I recently came across OPE and Order-Revealing Encryption (ORE), but I didn't exactly got the idea why they are important. What's exactly important about them? Are they actually used in practice? My recent interest is leakage-resilient cryptography, and I saw there are some papers on leakage in OPE and ORE, but why is leakage important in OPE and ORE?
I do work in this area. OPE and ORE are important primarily because of their tremendous utility in building systems which can perform some computation on encrypted data. Contrary to general-purpose solutions like fully-homomorphic encryption, OPE and ORE can be used to provide drop-in (with no code change) security in applications like databases. They can do this with only a small decrease in efficiency of the application.
OPE and ORE are used in practice. Companies like CipherCloud and Skyhigh Networks deploy encryption software for cloud applications like Salesforce that use OPE heavily. Other major tech companies are also looking at OPE and ORE, though I can't say which ones for confidentiality reasons.
The 'but' (in cryptography there's always a 'but') is that all practical OPE and ORE schemes leak some information about the plaintext. This may seem obvious - to have order-preserving encryption you kind of need to, you know, preserve order. The hitch is that most actual deployable OPE and ORE schemes leak more than just the order of the plaintexts, and in some sense this is unavoidable because of a well-known impossibility result by Boldyreva et al. Further, nobody in the research community really knows how bad this leakage even is for real applications of OPE and ORE - we have precise simulation-based proofs which bound the leakage, but these proofs assume uniformly-distributed plaintexts. It seems like most use cases of OPE and ORE do not involve uniformly-distributed values, though. Extending and generalizing these analyses is a major (and important) open question right now.

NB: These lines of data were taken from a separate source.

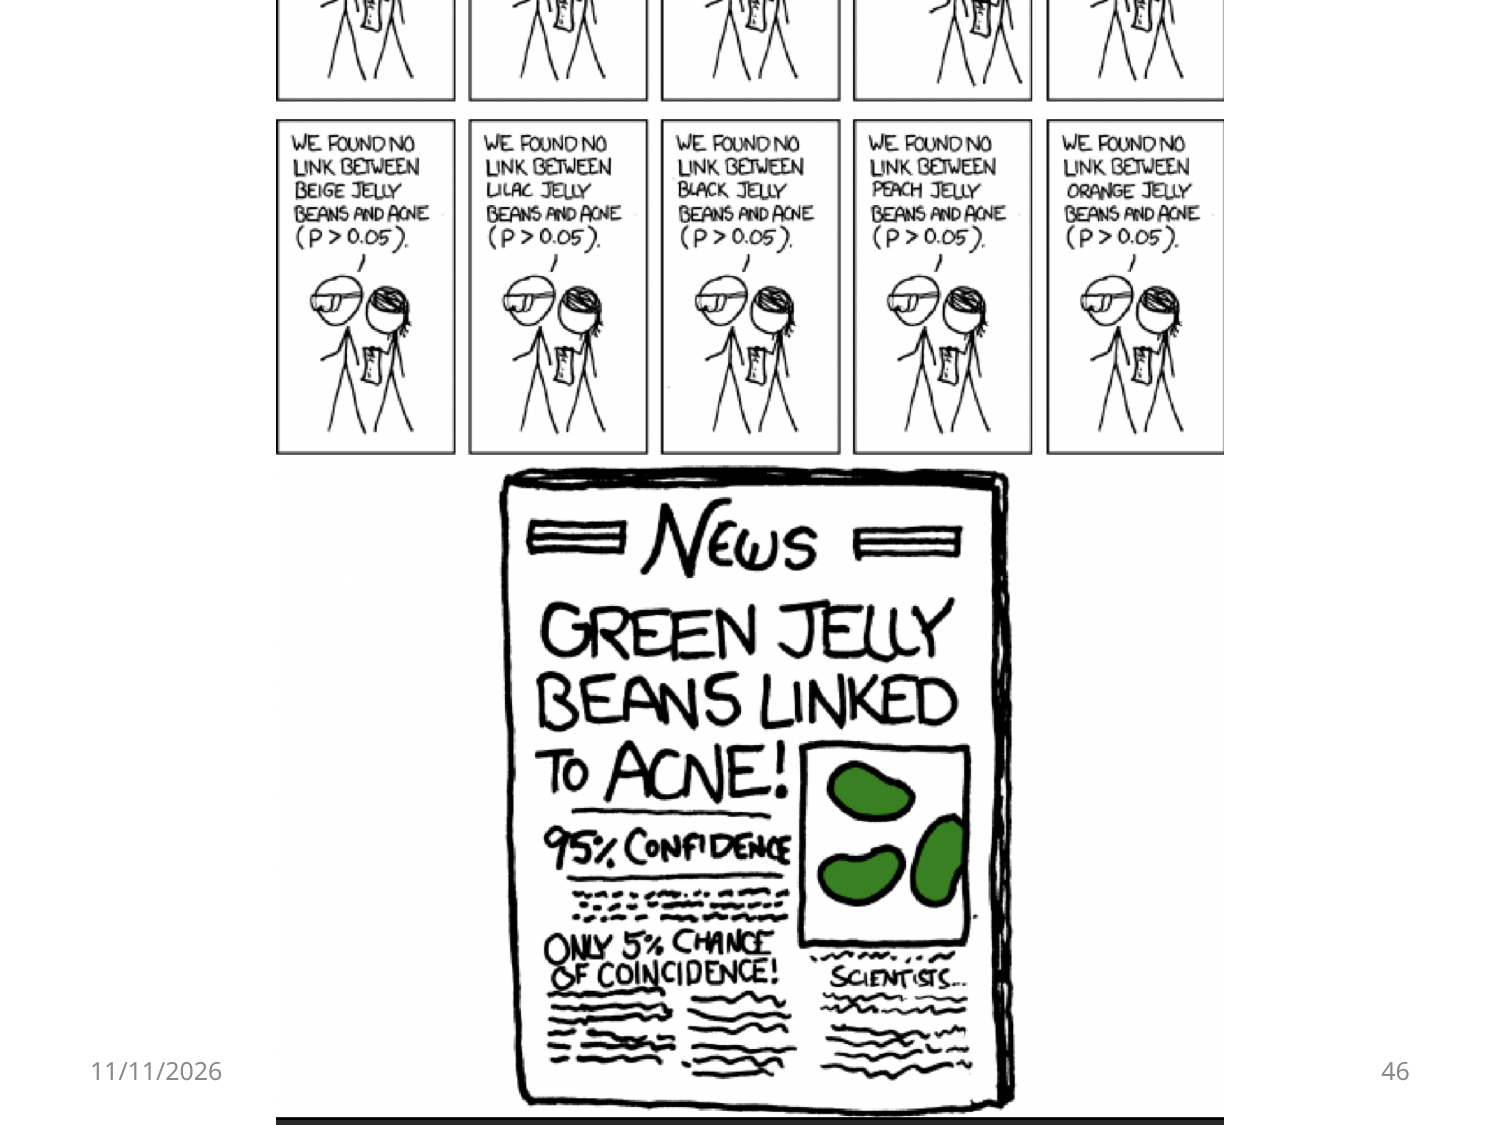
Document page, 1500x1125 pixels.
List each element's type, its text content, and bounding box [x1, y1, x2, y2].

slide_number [75, 1042, 271, 1103]
slide_number 46 [1227, 1042, 1425, 1103]
picture [276, 0, 1224, 1125]
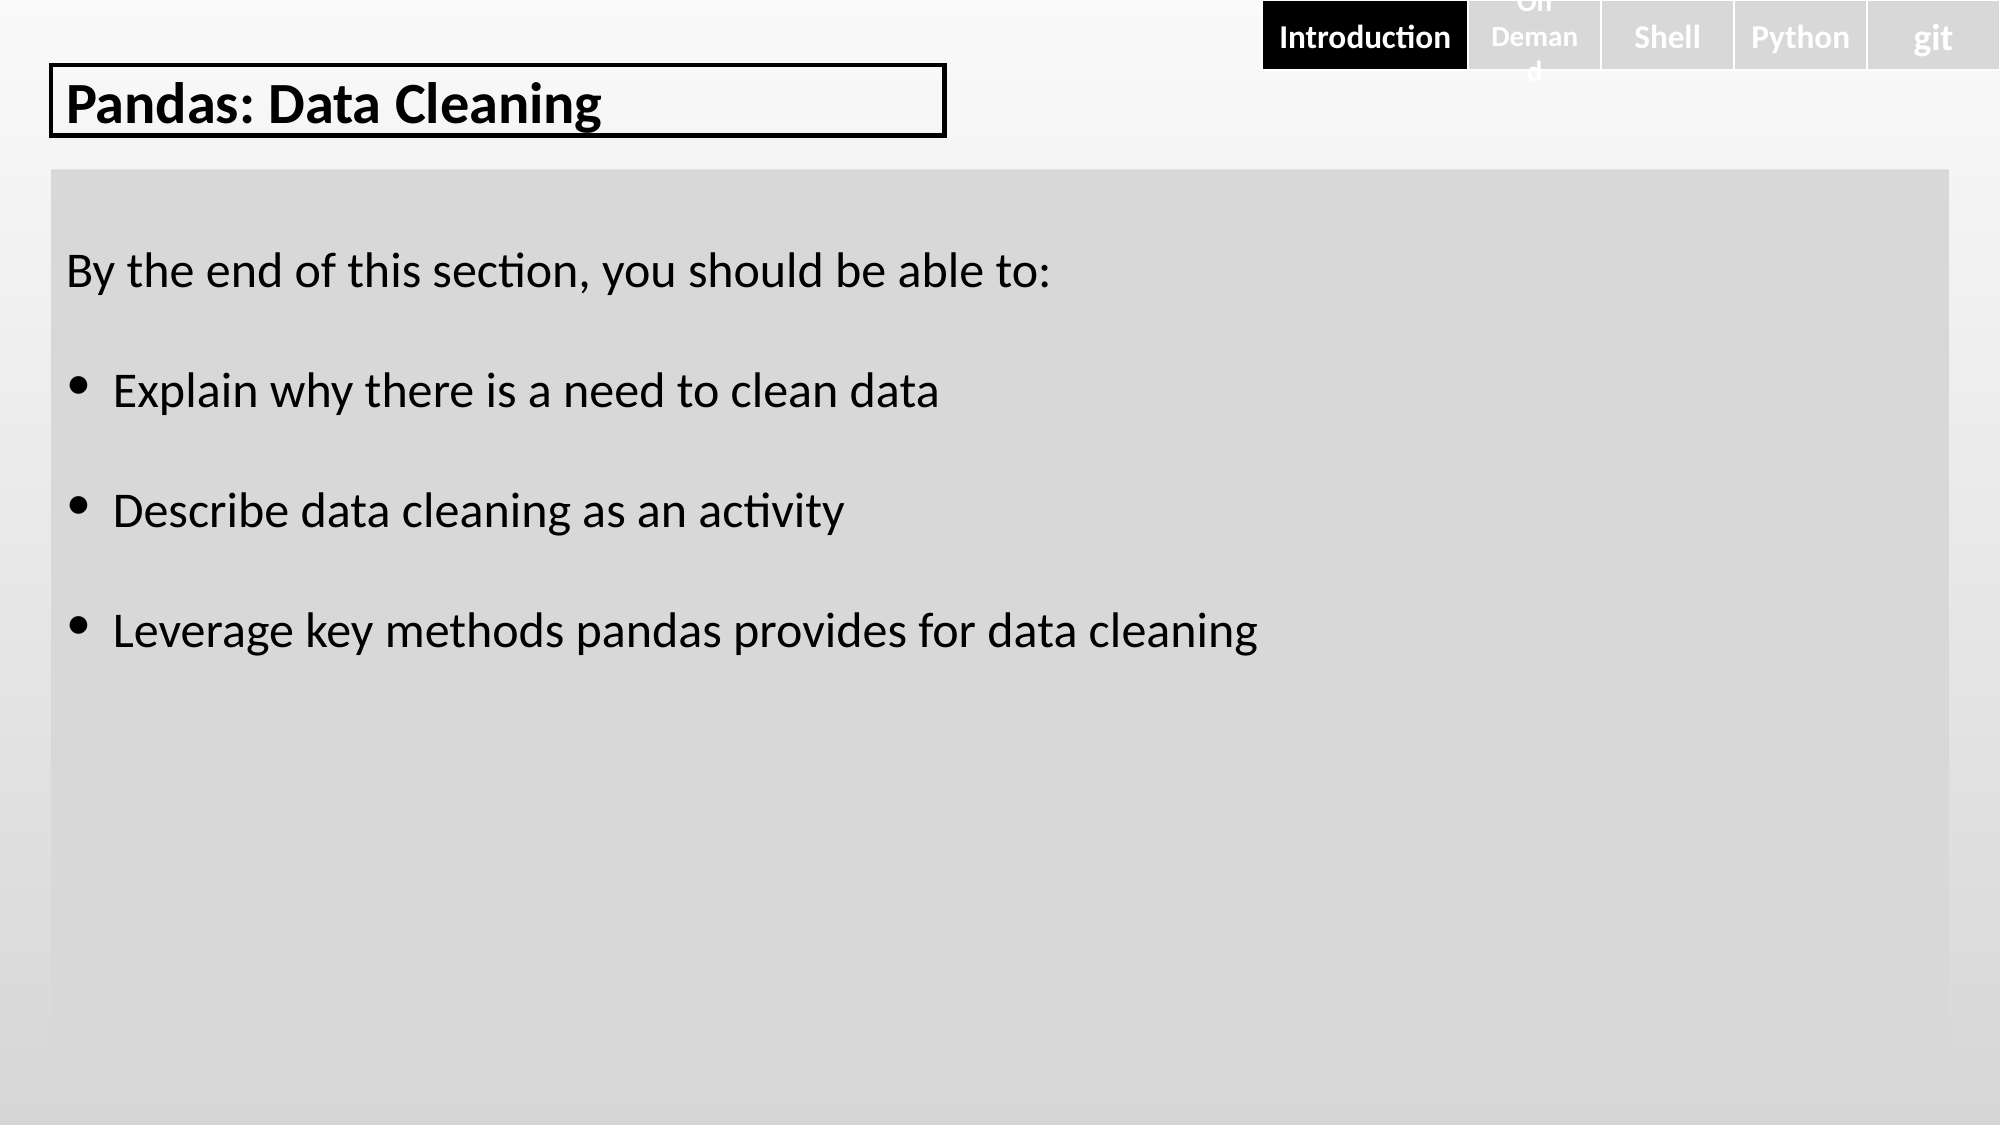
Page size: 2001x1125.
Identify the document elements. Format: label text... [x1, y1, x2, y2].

text_box Pandas: Data Cleaning [51, 65, 945, 136]
text_box By the end of this section, you should be able to: Explain why there is a need to clean data Describe data cleaning as an activity Leverage key methods pandas provides for data cleaning [51, 169, 1949, 1103]
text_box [1262, 0, 2000, 71]
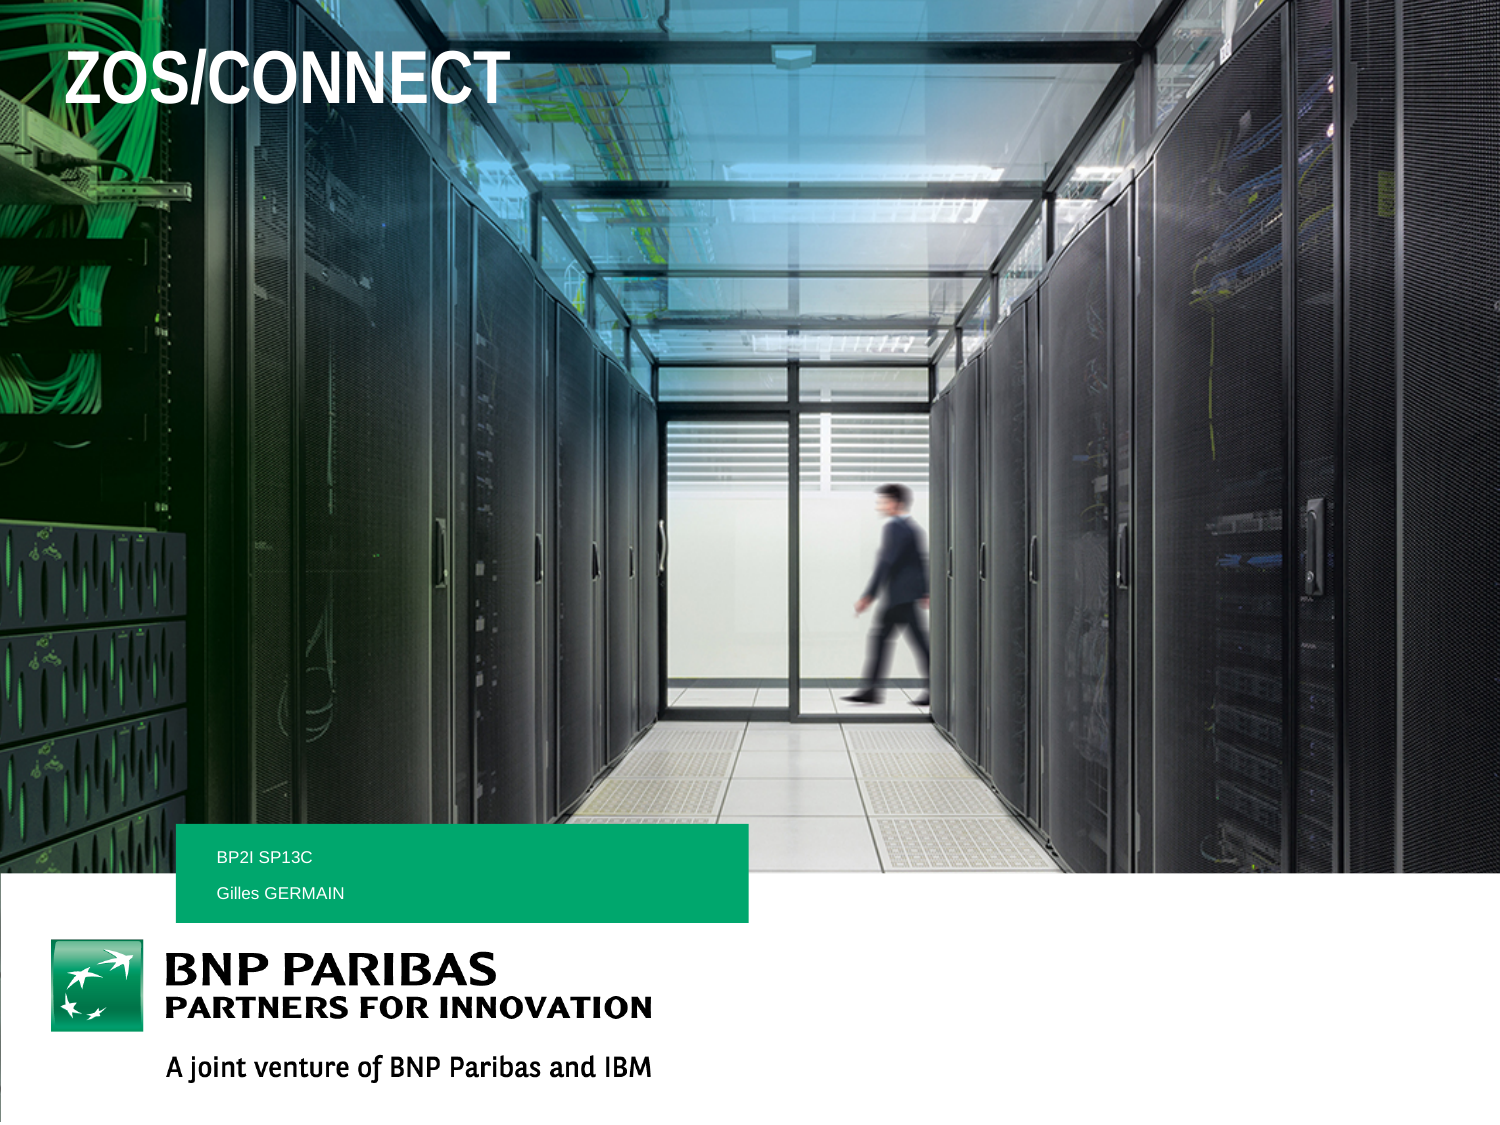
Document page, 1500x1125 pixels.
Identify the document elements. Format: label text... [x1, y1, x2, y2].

list Gilles GERMAIN [201, 875, 722, 911]
picture [0, 0, 1500, 873]
title zOS/Connect [64, 41, 1046, 197]
list BP2I SP13C [201, 838, 722, 874]
picture [28, 916, 673, 1099]
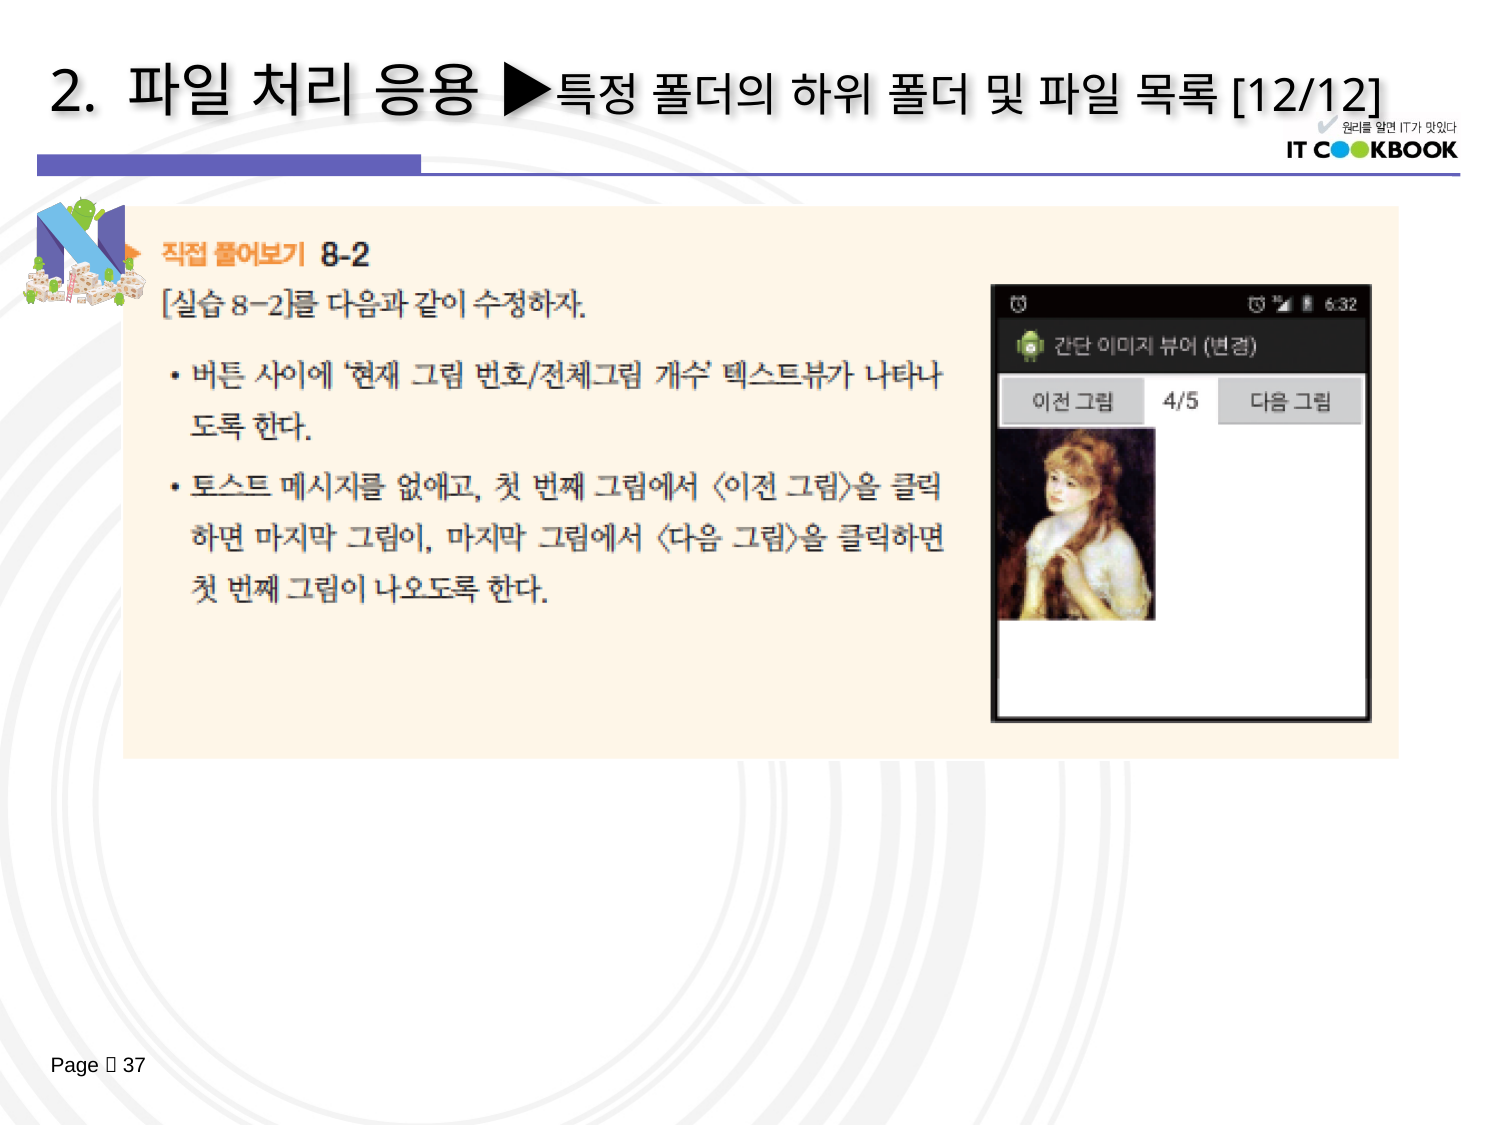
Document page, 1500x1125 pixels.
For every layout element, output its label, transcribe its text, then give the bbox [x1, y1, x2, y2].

picture [0, 35, 1500, 1125]
title 2. 파일 처리 응용 ▶특정 폴더의 하위 폴더 및 파일 목록[12/12] [48, 53, 1487, 161]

I should note that when research papers talk about the "leakage" of OPE, it's not quite the same "leakage" discussed in leakage-resilient cryptography (LRC). LRC is attempting to provide a formal framework for reasoning about the effect of side-channel attacks which leak bits of the secret key, but in analyses of OPE and ORE the key is assumed to be fully hidden from the adversary.
If you know the order of the plaintext just possessing the correspondent ciphertext, then you can perform sorting, interval querying, and all the sort of algorithms based on neighborhoods on the ciphertext domain. This is why those schemes are used in practice.
To see another example of the use of OPE, take a look at the cryptoDB: Queries of type "SELECT * FROM table WHERE some_column <= some_value" are possible over an encrypted database because of the OPE schemes used there.
The other answer said that homomorphic encryption (HE) solutions are (far) less efficient and harder to deploy. That is surely true. But besides that, the main difference here is that the results of the comparisons are known by anyone that compares the ciphertexts using OPE or ORE, while in the HE scenario, given two ciphertexts, it would be possible to execute a circuit that compares them, but the result would be also a ciphertext, therefore, only the private key holder (usually the data owner) would know this result. This is why HE does not leak the order.
And since you asked about other things those kinds of schemes may leak, I add the following:
- If they are deterministic (as OPE schemes are), then they leak plaintext equality.
That means that given two ciphertexts, one could know if they are the encryption of the same plaintext or not. Therefore, it leaks the frequency of the plaintexts.
- They may leak the relative distance between plaintexts.
That means that given two ciphertexts, one could know how distant their correspondent plaintexts are one of the other. In particular, one can have an idea of how many possible plaintexts you have by looking at the smaller and at the greater ciphertext and finding out the distance of their correspondent plaintexts.
- They may leak the approximate location of the plaintext.
That means that given one ciphertext $c$ corresponding to a plaintext $m$, one could find some interval $[a, b]$ such $a \le m \le b$. This is the notion modeled by the Window One-Wayness (WOW) security definition (a window is an interval where a plaintext may lie in)
If you want to know more about leakage in Order Preserving Encryption (OPE) and Order Revealing Encryption (ORE) Scheme, you can find some interesting findings in two papers:
- What Else is Revealed by Order-Revealing Encryption?, 2016 ACM SIGSAC.
- Leakage-Abuse Attacks against Order-Revealing Encryption, 2017 IEEE S&P
In the first paper they explain how in the attack they perform the inter-column correlation-based attacks combined with a sorting attack on multiple columns.
In the second they perform the frequency statistics of plain-text attack (using available data-sets from the Internet (knowing approximately the domain (e.g health) and trying to guess which plain-text matches which cipher-text from DB).